Questa istituzione ha saputo coniugare il sostegno alla ricerca con l'azione sul terreno. 
Jean-Paul Berthomé, Presidente della Fondazione Mustela e dei Laboratoires Expanscience, si sofferma su più di 25 anni di impegno presso i professionisti della salute della prima infanzia.
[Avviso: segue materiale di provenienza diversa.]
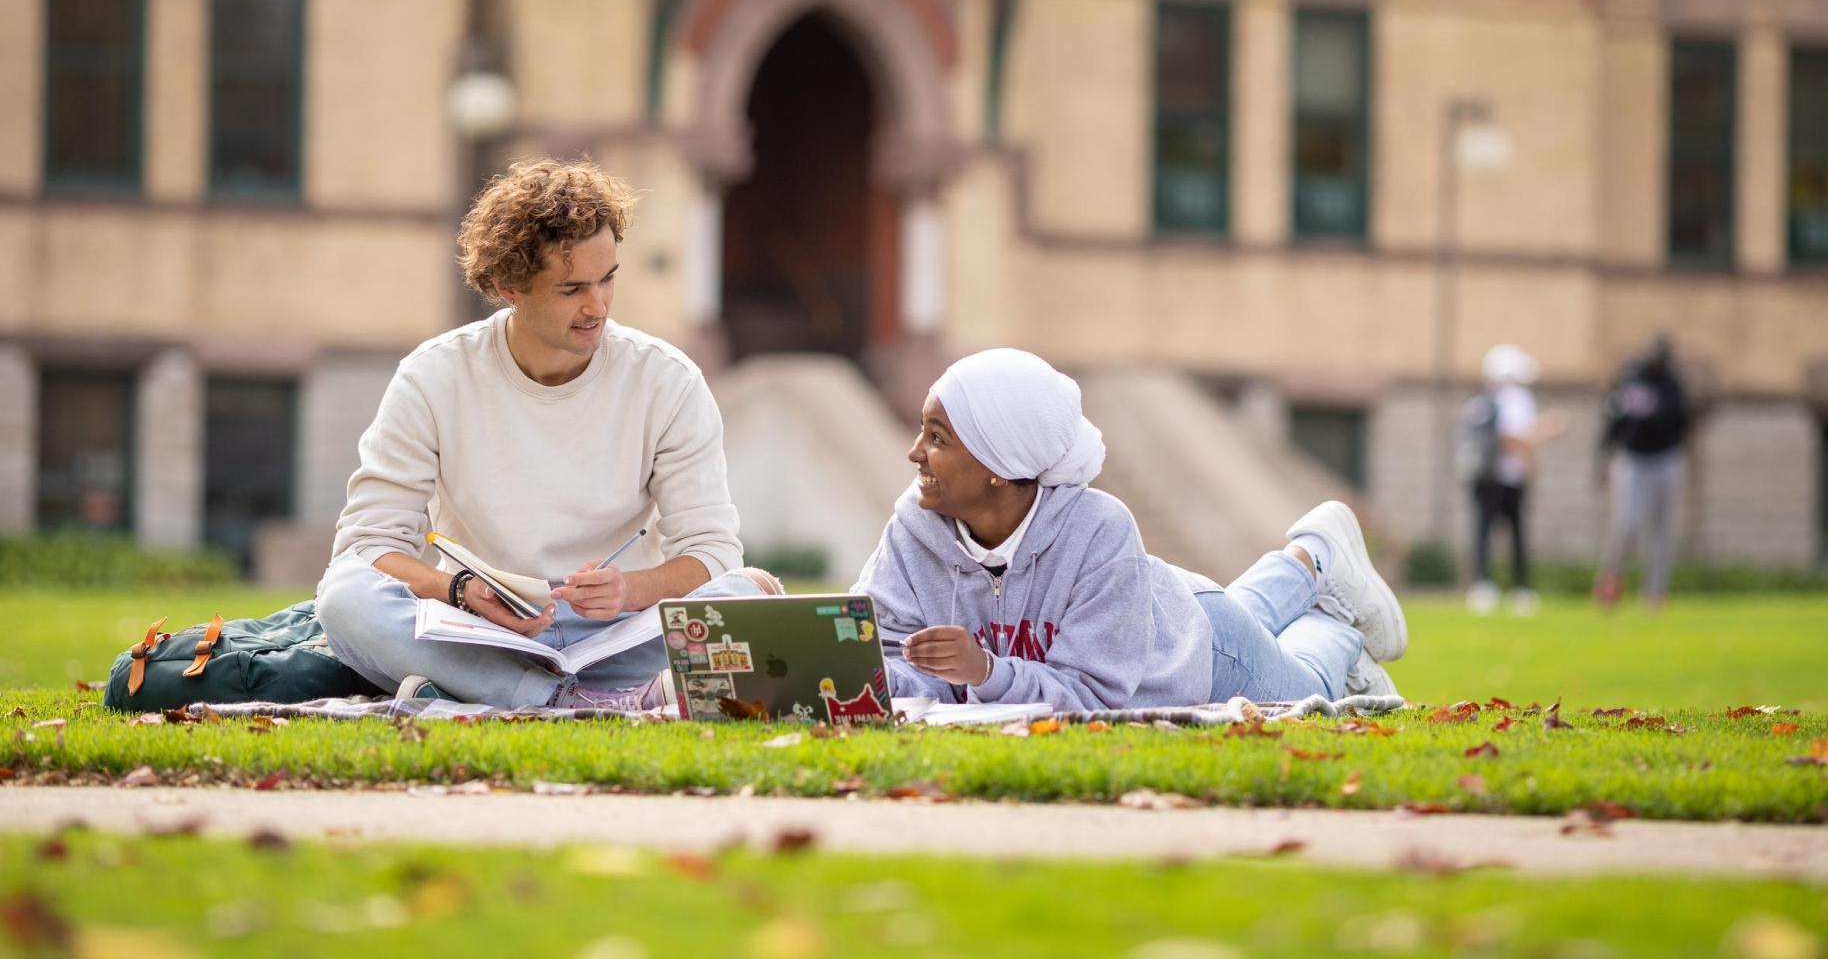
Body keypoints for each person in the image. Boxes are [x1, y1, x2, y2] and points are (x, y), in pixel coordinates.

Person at [315, 158, 770, 709]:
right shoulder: (433, 377)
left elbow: (712, 551)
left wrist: (631, 590)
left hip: (622, 637)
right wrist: (461, 591)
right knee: (343, 598)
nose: (596, 306)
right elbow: (369, 546)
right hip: (483, 636)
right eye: (572, 288)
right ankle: (572, 700)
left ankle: (535, 698)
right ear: (511, 285)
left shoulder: (666, 380)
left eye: (607, 279)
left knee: (750, 590)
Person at [854, 348, 1406, 711]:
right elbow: (890, 658)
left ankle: (1340, 628)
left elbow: (1093, 696)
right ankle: (1311, 556)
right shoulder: (912, 532)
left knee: (1312, 682)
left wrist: (988, 672)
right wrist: (881, 682)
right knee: (1253, 614)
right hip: (1157, 607)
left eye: (938, 438)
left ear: (1000, 462)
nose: (914, 453)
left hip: (1201, 650)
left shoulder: (1097, 529)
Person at [1463, 344, 1565, 616]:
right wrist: (1548, 428)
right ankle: (1516, 588)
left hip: (1487, 477)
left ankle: (1485, 585)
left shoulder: (1482, 401)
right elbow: (1514, 439)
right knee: (1512, 532)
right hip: (1505, 477)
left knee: (1487, 531)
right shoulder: (1514, 399)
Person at [1593, 333, 1690, 610]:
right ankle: (1611, 579)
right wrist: (1602, 455)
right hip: (1633, 458)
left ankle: (1655, 590)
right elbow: (1612, 418)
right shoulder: (1630, 377)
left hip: (1665, 458)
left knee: (1661, 528)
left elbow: (1679, 420)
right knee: (1627, 523)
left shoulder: (1672, 383)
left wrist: (1652, 415)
Perché la Fondazione Mustela?
Migliorare il benessere del bambino, questo è il fine che mio padre Paul BERTHOMÉ, all'epoca presidente dei Laboratoires Expanscience, ha assegnato nel 1982 alla Fondazione Mustela, auspicando sviluppare in tal modo, sotto l'egida della Fondation de France, un approccio non commerciale, a vocazione societale del marchio Mustela.
Quale bilancio fa dell'azione della Fondazione Mustela venticinque anni dopo?
Innanzitutto la Fondazione Mustela è oggi molto conosciuta da parte dei professionisti della salute dell'infanzia: puericultrici, ostetriche, pediatri... Con il tempo, le relazioni con alcuni di questi esperti sono diventate amichevoli. In seguito, questa istituzione ha saputo coniugare il sostegno alla ricerca con l'azione sul terreno. Essa ha così accompagnato l'evoluzione della prima infanzia dal 1982, trattando una grande varietà di soggetti, quali la preparazione alla nascita, l'accoglienza del neonato, il ruolo dei professionisti della salute, la collocazione degli organismi di presa in carico dell'infanzia...
Quali sono le prospettive per il futuro?
La Fondazione Mustela dovrà approfondire i nuovi orientamenti decisi nel 2006 e nel 2007: un più marcato impegno sul terreno, con la creazione del Premio di Pediatria Sociale in Francia e una presenza rafforzata sul piano internazionale con l'articolazione del Premio di Pediatria Sociale in Italia e il sostegno apportato ad un'associazione umanitaria operante all'estero a favore del legame madre-figlio.